Village Savings Groups – how to nurture financial services in the remotest corners

Sunday, August 18th, 2013

I recently visited the village of Nangarua in Beringo District, Kenya. The journey from Nakuru town to Nangarua  took 4 hours, of which 2 hours was on tarmac roads and 2 hours very definitely wasn’t. During the last hour, we passed through several villages and picked up a local priest to act as our translator, as the Nangarua villagers spoke little Swahili, let alone English.

the long road to providing financial services in remote villages

The long road to providing financial services in remote villages

We were visiting with Anthony Mambo, recently appointed Microfinance Officer in Nakuru. His role is to help villages form savings groups, save regularly and then, once there is enough in the pot, make loans to one another from their pooled savings. Anthony offers training throughout; first on group dynamics, writing a constitution for the group and electing its officers, opening a group bank account, keeping records of savings and loans, how and why to save and invest; and then, once the group is up and running, he gives training on basic business skills: marketing, diversification, customer service, business planning, adding value and so on.

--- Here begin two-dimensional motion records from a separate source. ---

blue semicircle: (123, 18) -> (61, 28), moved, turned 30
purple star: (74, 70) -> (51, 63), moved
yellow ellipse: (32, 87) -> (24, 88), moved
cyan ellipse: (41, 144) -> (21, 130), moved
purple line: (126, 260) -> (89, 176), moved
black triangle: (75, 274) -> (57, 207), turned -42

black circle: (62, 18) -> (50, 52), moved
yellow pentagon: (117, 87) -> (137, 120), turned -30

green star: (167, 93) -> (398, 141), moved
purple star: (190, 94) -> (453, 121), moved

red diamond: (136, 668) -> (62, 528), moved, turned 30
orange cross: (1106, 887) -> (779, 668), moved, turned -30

We found the villagers in Nangarua very receptive. Like many poor communities, they struggle to make ends meet but they bring massive resources of hard work and entrepreneurism to the struggle.  The women of Nangarua had already formed a vegetable co-operative and the men had saved together to buy a posho mill, but they were keen to save in a more structured way and to receive training on developing their small businesses.

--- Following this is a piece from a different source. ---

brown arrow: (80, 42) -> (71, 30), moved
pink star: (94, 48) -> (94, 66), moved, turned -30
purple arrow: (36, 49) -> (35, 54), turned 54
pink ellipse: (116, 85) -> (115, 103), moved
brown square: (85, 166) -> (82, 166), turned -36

Anthony’s problem is that he is one man with one old car and a district over 300 miles from side to side. His ambition is to reach the remotest villages, communities with no access to safe places to save or capital to borrow for productive investment.  But reaching just one of these villages can be a day-long trip, and impossible in the rainy season. If Anthony were trying to operate the ‘traditional’ form of microcredit, holding monthly loan disbursement and repayment meetings, the job would be impossible. Not even mobile money transfers, the answer in many remote communities, would work in Nangarua. We met one enterprising young man who had built a shelf into a tree on which to stand mobile phones – the only place in the village to get good reception!

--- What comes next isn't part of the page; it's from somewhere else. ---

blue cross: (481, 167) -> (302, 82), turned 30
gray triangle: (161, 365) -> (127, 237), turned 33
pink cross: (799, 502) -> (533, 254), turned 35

Fortunately, Anthony’s model of microfinance is more about capacity-building and releasing the resources already in the village, and for that you don’t need regular access to the bank or even reliable mobile phone signals. Anthony’s role is to train the villagers to manage their own money, channelling surpluses from one household to meet demands for credit in another, and generating dividends to be shared amongst the group at the same time. Once the group is strong, Anthony only needs to visit to deliver refresher training and check up on the progress; he can move on to a new village to liberate their resources and talents too. In time, one of the banks will open a small agency in one of the larger villages, realising there’s a whole population with savings and credit needs ready to become their customers. But until then, at least the people of Nangarua can operate their own village bank – and keep the dividends for themselves.